### RECORD SET
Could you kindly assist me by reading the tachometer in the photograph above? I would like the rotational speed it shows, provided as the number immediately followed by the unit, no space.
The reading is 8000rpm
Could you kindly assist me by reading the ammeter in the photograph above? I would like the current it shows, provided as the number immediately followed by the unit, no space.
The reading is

* * *

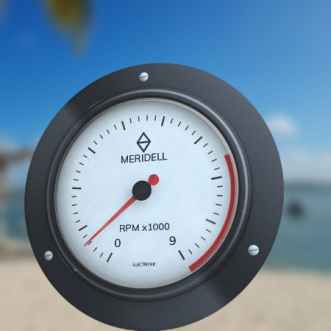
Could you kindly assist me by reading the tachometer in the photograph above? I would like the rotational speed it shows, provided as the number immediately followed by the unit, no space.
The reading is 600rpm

### EXERCISE INSTRUCTIONS
Select each line in the records containing the word "current" and reproduce those lines in full.

### COMPLETED EXERCISE
Could you kindly assist me by reading the ammeter in the photograph above? I would like the current it shows, provided as the number immediately followed by the unit, no space.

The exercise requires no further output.